Indian-American urologic surgeon Ashok Hemal and colleagues have performed more robot-assisted laparoscopic surgery to repair abnormal openings between the bladder and vagina known as fistulas than any other team in the world.
So far, Hemal and his team have successfully operated on a total of seven patients - the highest number anywhere in the world to go through the robot assisted procedure.
"There was less blood loss with this procedure than with conventional surgery and there is the potential for a faster recovery," said Hemal, director of the Robotic and Minimally Invasive Urologic Surgery Programme at Wake Forest Baptist Medical Centre.
"The results were outstanding and suggest the robot-assisted surgery is an attractive option for fistulas that would normally require abdominal surgery," he said.
This type of fistula can result in frequent urinary tract infections and the leakage of urine from the vagina and can be mistaken for continence.
All women had previously undergone unsuccessful surgeries to repair the problem. In most cases, the patients in the report would undergo abdominal surgery requiring a large incision.
Instead, centimetre-sized instruments and a small camera were inserted through five small incisions in the abdomen.
Robot-assisted surgery is a popular option for heart and prostate surgery and in recent years physicians have started using it for other procedures.
The da Vinci surgical system has four robotic arms with centimetre-sized instruments attached. The surgeon controls these arms with hand and finger movements while viewing the surgical site on a screen.
The tiny instruments - as well as the ability to see the surgical site at 10-fold magnification - allow for very precise, refined movements.
The type of fistula that the surgeons repaired can occur one to six weeks after gynaecologic or obstetric surgery, such as a hysterectomy.
Fistulas in other areas can often be repaired with a vaginal approach or with laparoscopic surgery, which uses a camera and small incisions - but is not robot-assisted.

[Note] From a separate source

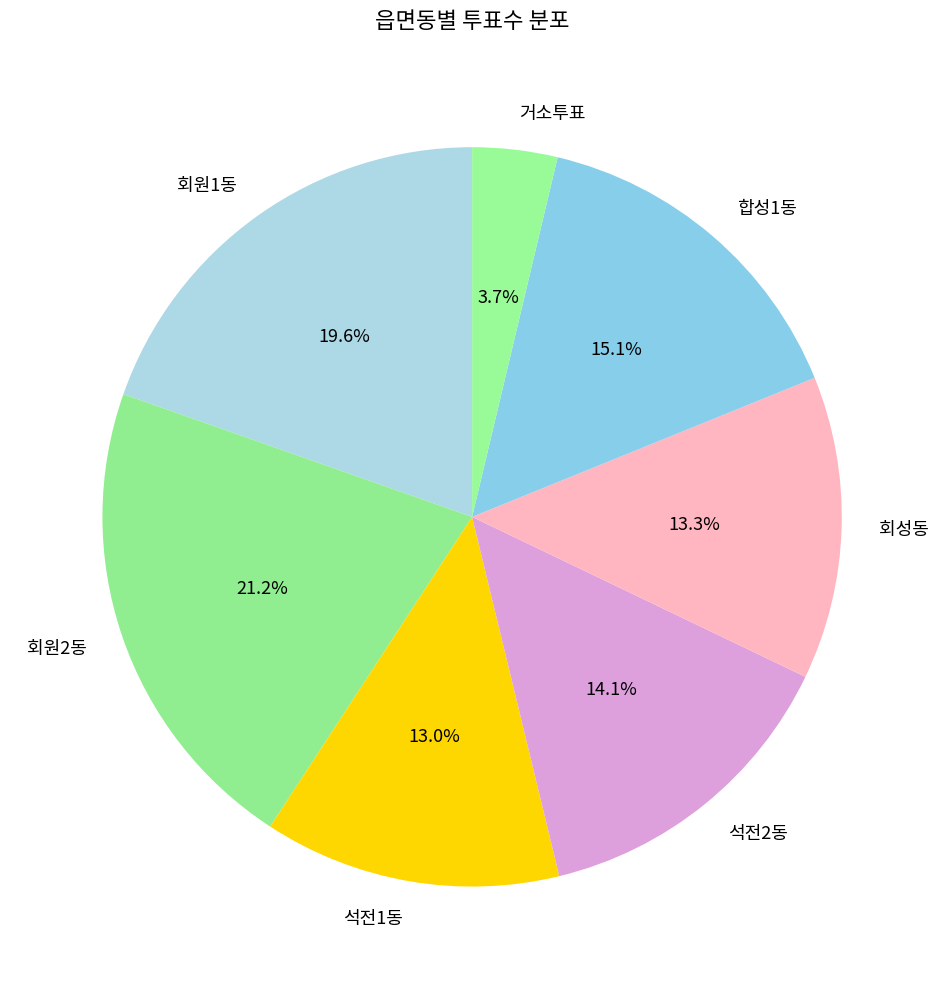

Is the sum of 합성1동 and 거소투표 greater than half?

No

"Robot-assisted surgery has promise to bridge the limitations of laparoscopic surgery and allow more women with fistulas, urinary incontinence or prolapsed pelvic organs to benefit from a minimally invasive approach," said Hemal in a forthcoming report.
His co-authors are Surendra Kolla and Penkaj Wadhwa, both from the All India Institute of Medical Sciences, New Delhi.
Their report appears in the online Journal of Urology and will be included in a future print issue.